Isolated islets from ATGL^−/− mice show reduced insulin release in response to glucose, palmitate, and KCl. A, insulin secretion in islets isolated from overnight fasted male ATGL^−/− or ATGL^+/+ mice incubated for 1 h in KRBH with 0.5% d-BSA at 2.8, 8.3, or 16.7 mm glucose (G) in the presence or absence of 0.4 mm palmitate (Pal) and at 2.8 mm glucose plus 35 mm KCl. Cont, control. Insulin release was normalized for the total islet insulin content shown in C. B, protein content per islet, and D, insulin content corrected by the protein content per islet.
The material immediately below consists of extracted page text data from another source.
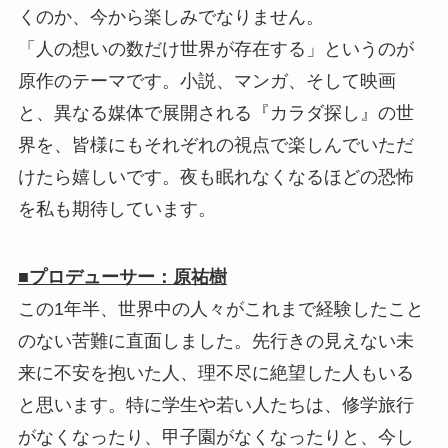
くのか、今から楽しみでなりません。
「人の想いの数だけ世界が存在する」というのが
原作のテーマです。小説、マンガ、そして映画
と、異なる媒体で展開される『カラダ探し』の世
界を、皆様にもそれぞれの視点で楽しんでいただ
けたら嬉しいです。夜も眠れなくなるほどの恐怖
を私も期待しています。
■プロデューサー：原祐樹
この1年半、世界中の人々がこれまで経験したこと
のない苦難に直面しました。先行きの見えない未
来に不安を抱いた人、理不尽に絶望した人もいる
と思います。特に学生や若い人たちは、修学旅行
がなくなったり、甲子園がなくなったりと、今し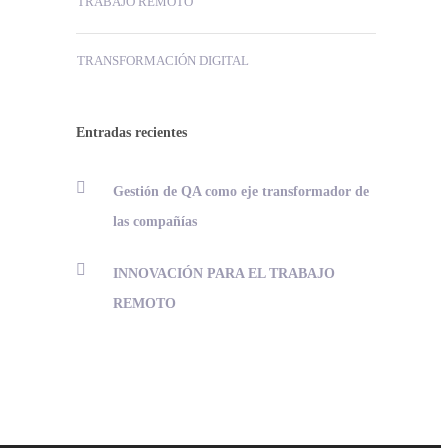
TRABAJO REMOTO
TRANSFORMACIÓN DIGITAL
Entradas recientes
Gestión de QA como eje transformador de
las compañías
INNOVACIÓN PARA EL TRABAJO
REMOTO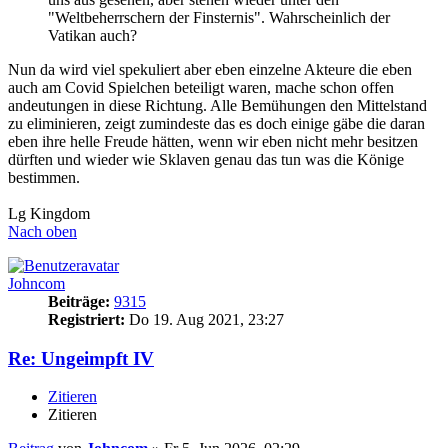
"Weltbeherrschern der Finsternis". Wahrscheinlich der
Vatikan auch?
Nun da wird viel spekuliert aber eben einzelne Akteure die eben
auch am Covid Spielchen beteiligt waren, mache schon offen
andeutungen in diese Richtung. Alle Bemühungen den Mittelstand
zu eliminieren, zeigt zumindeste das es doch einige gäbe die daran
eben ihre helle Freude hätten, wenn wir eben nicht mehr besitzen
dürften und wieder wie Sklaven genau das tun was die Könige
bestimmen.
Lg Kingdom
Nach oben
Johncom
Beiträge:
9315
Registriert:
Do 19. Aug 2021, 23:27
Re: Ungeimpft IV
Zitieren
Zitieren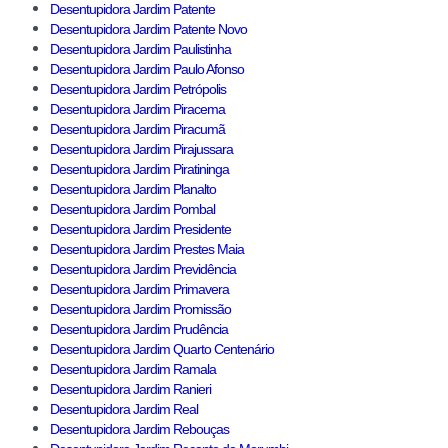
Desentupidora Jardim Patente
Desentupidora Jardim Patente Novo
Desentupidora Jardim Paulistinha
Desentupidora Jardim Paulo Afonso
Desentupidora Jardim Petrópolis
Desentupidora Jardim Piracema
Desentupidora Jardim Piracumã
Desentupidora Jardim Pirajussara
Desentupidora Jardim Piratininga
Desentupidora Jardim Planalto
Desentupidora Jardim Pombal
Desentupidora Jardim Presidente
Desentupidora Jardim Prestes Maia
Desentupidora Jardim Previdência
Desentupidora Jardim Primavera
Desentupidora Jardim Promissão
Desentupidora Jardim Prudência
Desentupidora Jardim Quarto Centenário
Desentupidora Jardim Ramala
Desentupidora Jardim Ranieri
Desentupidora Jardim Real
Desentupidora Jardim Rebouças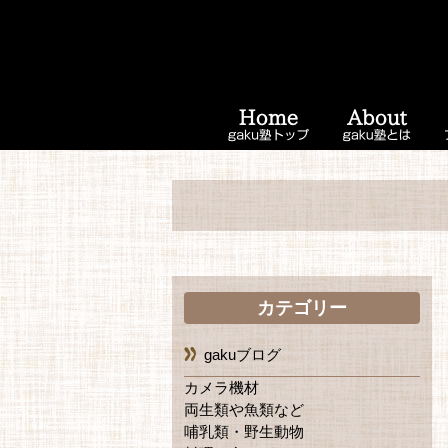
カテゴリー
gakuブログ
カメラ機材
両生類や魚類など
哺乳類・野生動物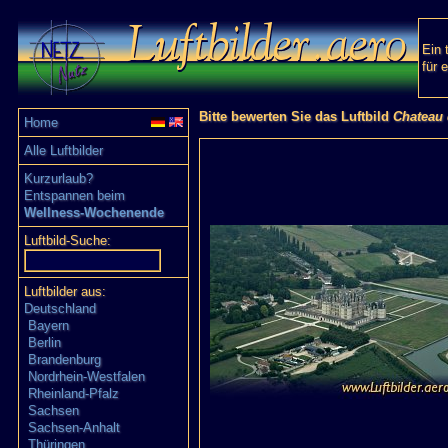
Ein 
für 
Bitte bewerten Sie das Luftbild
Chateau
Home
Alle Luftbilder
Kurzurlaub?
Entspannen beim
Wellness-Wochenende
Luftbild-Suche:
Luftbilder aus:
Deutschland
Bayern
Berlin
Brandenburg
Nordrhein-Westfalen
Rheinland-Pfalz
Sachsen
Sachsen-Anhalt
Thüringen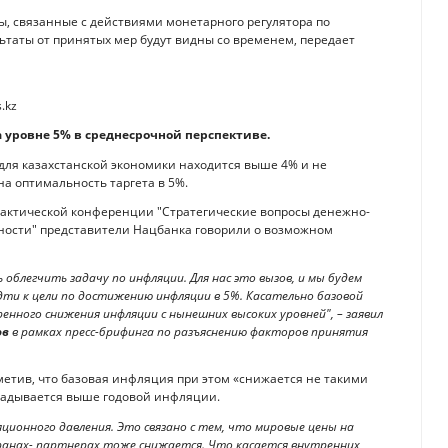
, связанные с действиями монетарного регулятора по
ьтаты от принятых мер будут видны со временем, передает
 уровне 5% в среднесрочной перспективе.
для казахстанской экономики находится выше 4% и не
а оптимальность таргета в 5%.
практической конференции "Стратегические вопросы денежно-
ности" представители Нацбанка говорили о возможном
 облегчить задачу по инфляции. Для нас это вызов, и мы будем
и к цели по достижению инфляции в 5%. Касательно базовой
ренного снижения инфляции с нынешних высоких уровней", – заявил
ов
в рамках пресс-брифинга по разъяснению факторов принятия
етив, что базовая инфляция при этом «снижается не такими
кладывается выше годовой инфляции.
ционного давления. Это связано с тем, что мировые цены на
ранах- партнерах тоже снижается. Что касается внутренних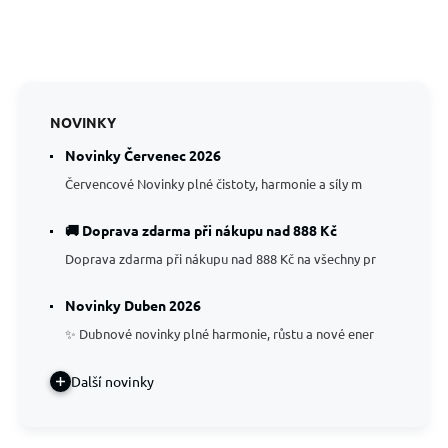
NOVINKY
Novinky Červenec 2026
Červencové Novinky plné čistoty, harmonie a síly m
🚚 Doprava zdarma při nákupu nad 888 Kč
Doprava zdarma při nákupu nad 888 Kč na všechny pr
Novinky Duben 2026
✨ Dubnové novinky plné harmonie, růstu a nové ener
Další novinky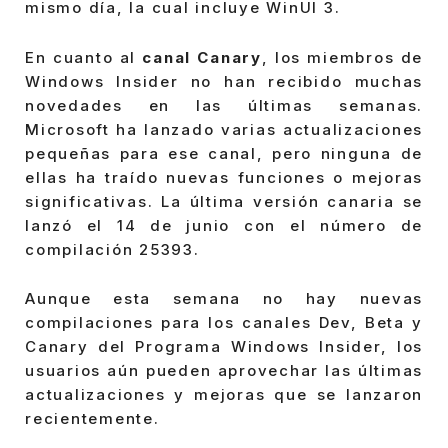
mismo día, la cual incluye WinUI 3.
En cuanto al
canal Canary
, los miembros de
Windows Insider no han recibido muchas
novedades en las últimas semanas.
Microsoft ha lanzado varias actualizaciones
pequeñas para ese canal, pero ninguna de
ellas ha traído nuevas funciones o mejoras
significativas. La última versión canaria se
lanzó el 14 de junio con el número de
compilación 25393.
Aunque esta semana no hay nuevas
compilaciones para los canales Dev, Beta y
Canary del Programa Windows Insider, los
usuarios aún pueden aprovechar las últimas
actualizaciones y mejoras que se lanzaron
recientemente.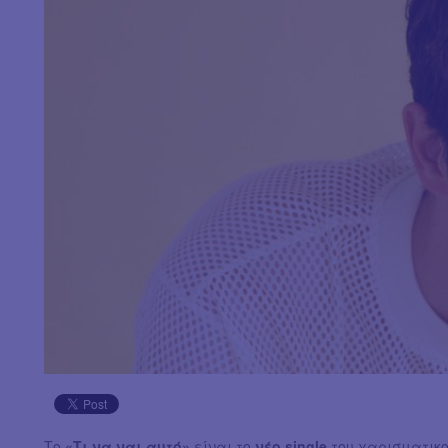
Το
«Τι να ναι αυτό»
είναι το
νέο single
του χαρισματικ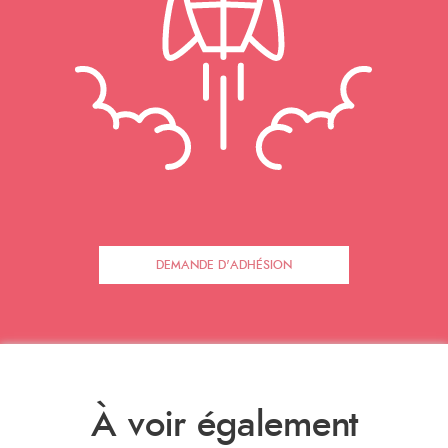
DEMANDE D'ADHÉSION
À voir également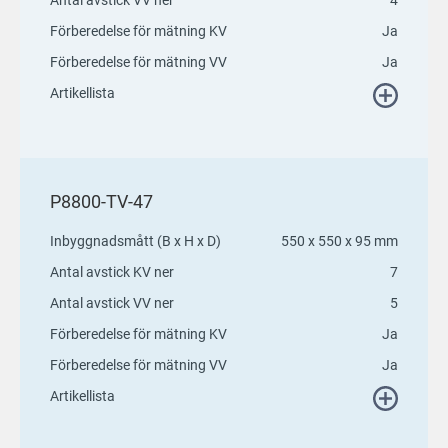
Förberedelse för mätning KV
Ja
Förberedelse för mätning VV
Ja
Artikellista
P8800-TV-47
Inbyggnadsmått (B x H x D)
550 x 550 x 95 mm
Antal avstick KV ner
7
Antal avstick VV ner
5
Förberedelse för mätning KV
Ja
Förberedelse för mätning VV
Ja
Artikellista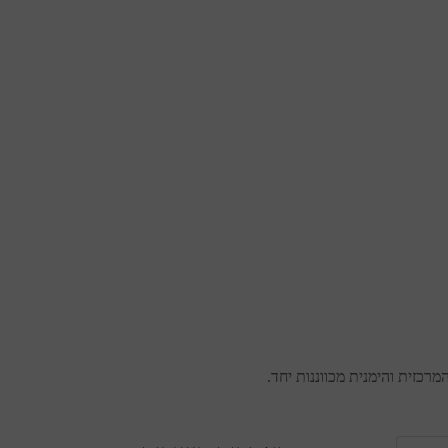
רכזית והימנית מכווננות יחד.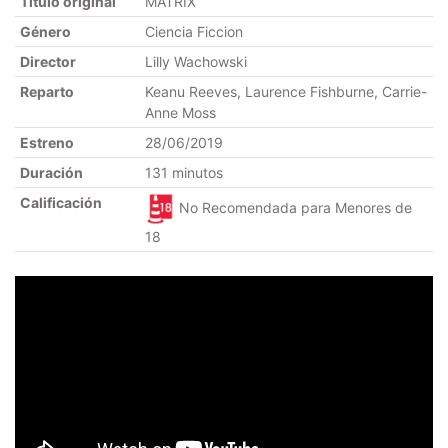
Título original
MATRIX
Género
Ciencia Ficcion
Director
Lilly Wachowski
Reparto
Keanu Reeves, Laurence Fishburne, Carrie-
Anne Moss
Estreno
28/06/2019
Duración
131 minutos
Calificación
No Recomendada para Menores de
18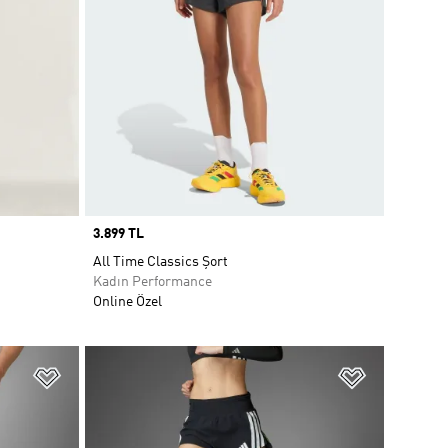
Price
3.899 TL
All Time Classics Şort
Kadın Performance
Online Özel
Favori Listesine Ekle
Favori List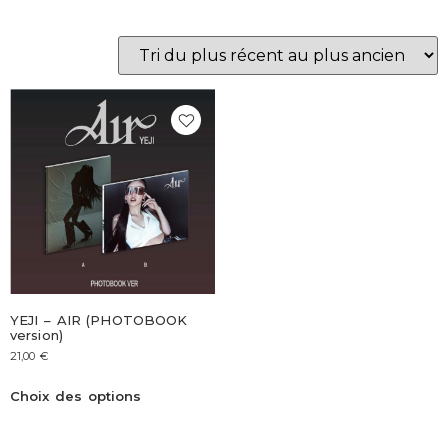
YEJI – AIR (PHOTOBOOK
version)
21,00
€
Choix des options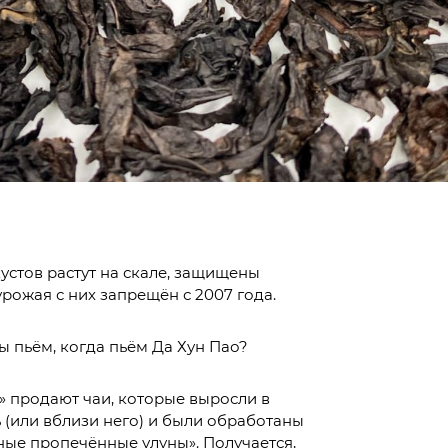
устов растут на скале, защищены
рожая с них запрещён с 2007 года.
ы пьём, когда пьём Да Хун Пао?
 продают чаи, которые выросли в
(или вблизи него) и были обработаны
ные пропечённые улуны». Получается,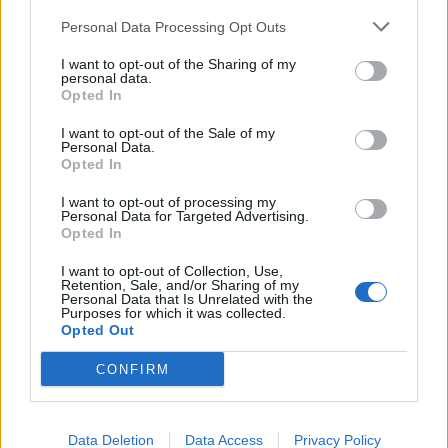
05/08/2026 12:40
Personal Data Processing Opt Outs
I want to opt-out of the Sharing of my
personal data.
Opted In
I want to opt-out of the Sale of my
Personal Data.
Opted In
I want to opt-out of processing my
Personal Data for Targeted Advertising.
Opted In
I want to opt-out of Collection, Use,
Retention, Sale, and/or Sharing of my
Personal Data that Is Unrelated with the
Purposes for which it was collected.
Θιόπαυτο και Σαμπατική: Οι γείτονες
Opted Out
κολπίσκοι στην Αρκαδία που ξεχωρίζουν για
την ήρεμη ομορφιά τους
CONFIRM
03/08/2026 13:51
Data Deletion
Data Access
Privacy Policy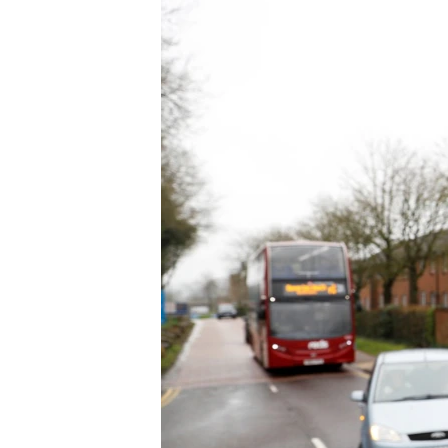
ВІДЕОУРОКИ «ELIFBE»
СВІДЧЕННЯ ОКУПАЦІЇ
УКРАЇНСЬКА ПРОБЛЕМА КРИМУ
ІНФОГРАФІКА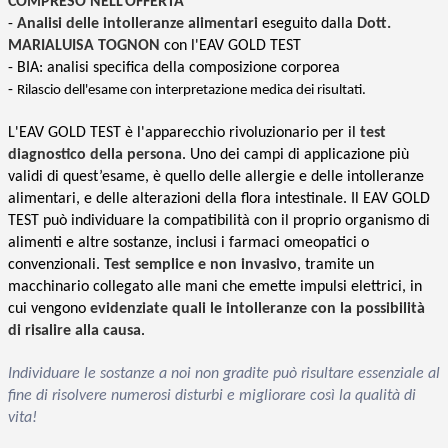
COMPRESO NELL'OFFERTA
-
Analisi delle intolleranze alimentari
eseguito dalla
Dott.
MARIALUISA TOGNON
con l'EAV GOLD TEST
- BIA: analisi specifica della composizione corporea
-
Rilascio dell'esame con interpretazione medica dei risultati.
L'EAV GOLD TEST è l'apparecchio rivoluzionario per il
test
diagnostico della persona
. Uno dei campi di applicazione più
validi di quest’esame, è quello delle allergie e delle intolleranze
alimentari, e delle alterazioni della flora intestinale. Il EAV GOLD
TEST può individuare la compatibilità con il proprio organismo di
alimenti e altre sostanze, inclusi i farmaci omeopatici o
convenzionali.
Test semplice e non invasivo
, tramite un
macchinario collegato alle mani che emette impulsi elettrici, in
cui vengono
evidenziate quali le intolleranze con la possibilità
di risalire alla causa
.
Individuare le sostanze a noi non gradite può risultare essenziale al
fine di risolvere numerosi disturbi e migliorare così la qualità di
vita!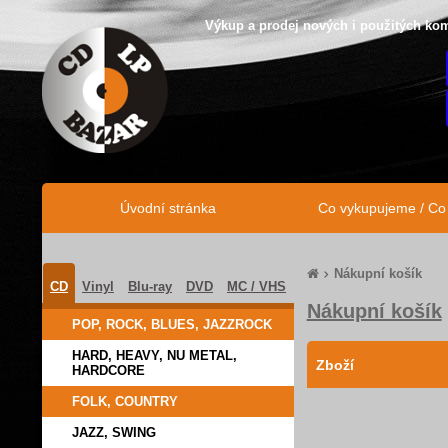
Výkup a prodej nových i použitých kom
Úvodní stránka
Co vykupujeme / C
Nákupní košík
CD
Vinyl
Blu-ray
DVD
MC / VHS
Nákupní košík
POP, ROCK, BLUES, JAZZROCK
HARD, HEAVY, NU METAL,
Zboží
HARDCORE
FOLK, COUNTRY
JAZZ, SWING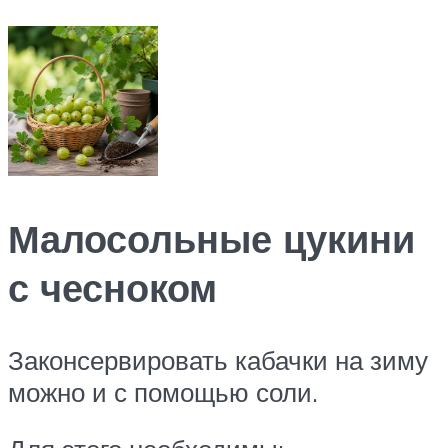
Малосольные цукини
с чесноком
Законсервировать кабачки на зиму
можно и с помощью соли.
Means ± S.E. are of 15–20 separate determinations from islets of 5 ATGL^−/− and 10 ATGL^+/+ mice in five separate experiments. *, p < 0.05; **, p < 0.01; ***, p < 0.001 versus ATGL^+/+ for the same incubation condition; unpaired two-tailed Student's t test.

FIGURE 8.

Metabolic correlates of islets from ATGL^+/+ and ATGL^−/− mice. A, TG content in islets isolated from overnight fasted male mice. Means ± S.E. are of 13–14 separate determinations from islets of 8 ATGL^−/− and 11 ATGL^+/+ mice. Glycerol release, an index of lipolysis, expressed per protein (B) or TG content (C). Means ± S.E. are of 18–20 separate determinations from islets of 9 ATGL^−/− and 15 ATGL^+/+ mice in four separate experiments. Islets were incubated in KRBH at 2.8 or 16.7 mm glucose (G) with [9,10-³H]palmitate to assess FA esterification into TG (D), DAG (E), and PL (F), and FA oxidation (G). Means ± S.E. are of 12–14 separate determinations from islets of four ATGL^−/− and four ATGL^+/+ mice in three different experiments for FA oxidation, and means ± S.E. are of 19–20 separate determinations from islets of 10 ATGL^−/− and 16 ATGL^+/+ mice in five different experiments for FA esterification. Glucose utilization (H) and oxidation (I) were measured in islets incubated in KRBH at 2.8 or 16.7 mm glucose (G) with d-[U-¹⁴C]glucose and d-[5-³H]glucose. Means ± S.E. are of 27–31 separate determinations from islets of six ATGL^−/− and six ATGL^+/+ mice in three different experiments. **, p < 0.01; ***, p < 0.001 versus ATGL^+/+ for the same incubation condition; unpaired two-tailed Student's t test.